■ WHAT THE EXERCISE ASKS:
Could you set down the listing below exactly, leaving out its pictures?

■ EXERCISE DATA:
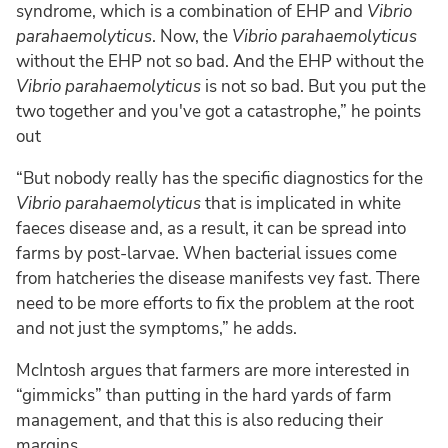
syndrome, which is a combination of EHP and
Vibrio
parahaemolyticus
. Now, the
Vibrio parahaemolyticus
without the EHP not so bad. And the EHP without the
Vibrio parahaemolyticus
is not so bad. But you put the
two together and you've got a catastrophe,” he points
out
“But nobody really has the specific diagnostics for the
Vibrio parahaemolyticus
that is implicated in white
faeces disease and, as a result, it can be spread into
farms by post-larvae. When bacterial issues come
from hatcheries the disease manifests vey fast. There
need to be more efforts to fix the problem at the root
and not just the symptoms,” he adds.
McIntosh argues that farmers are more interested in
“gimmicks” than putting in the hard yards of farm
management, and that this is also reducing their
margins.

■ PROBLEM SOLUTION:
syndrome, which is a combination of EHP and
Vibrio
parahaemolyticus
. Now, the
Vibrio parahaemolyticus
without the EHP not so bad. And the EHP without the
Vibrio parahaemolyticus
is not so bad. But you put the
two together and you've got a catastrophe,” he points
out
“But nobody really has the specific diagnostics for the
Vibrio parahaemolyticus
that is implicated in white
faeces disease and, as a result, it can be spread into
farms by post-larvae. When bacterial issues come
from hatcheries the disease manifests vey fast. There
need to be more efforts to fix the problem at the root
and not just the symptoms,” he adds.
McIntosh argues that farmers are more interested in
“gimmicks” than putting in the hard yards of farm
management, and that this is also reducing their
margins.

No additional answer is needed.